What is needed
Write the listing below out again exactly, dropping the images.

Supplied material
____________

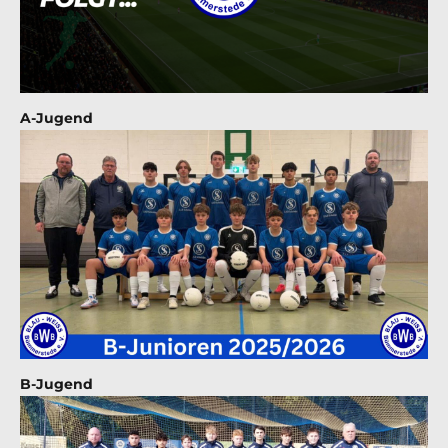
A-Jugend
B-Jugend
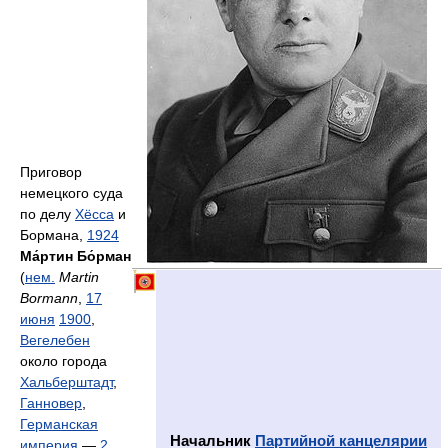
Приговор
немецкого суда
по делу
Хёсса
и
Бормана,
1924
Ма́ртин Бо́рман
(
нем.
Martin
Bormann
,
17
июня
1900
,
Вегелебен
около города
Хальберштадт
,
Ганновер
,
Германская
Начальник
Партийной канцелярии
империя
—
2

____________

Reply to the task
A-Jugend
B-Jugend
Приговор
немецкого суда
по делу
Хёсса
и
Бормана,
1924
Ма́ртин Бо́рман
(
нем.
Martin
Bormann
,
17
июня
1900
,
Вегелебен
около города
Хальберштадт
,
Ганновер
,
Германская
Начальник
Партийной канцелярии
империя
—
2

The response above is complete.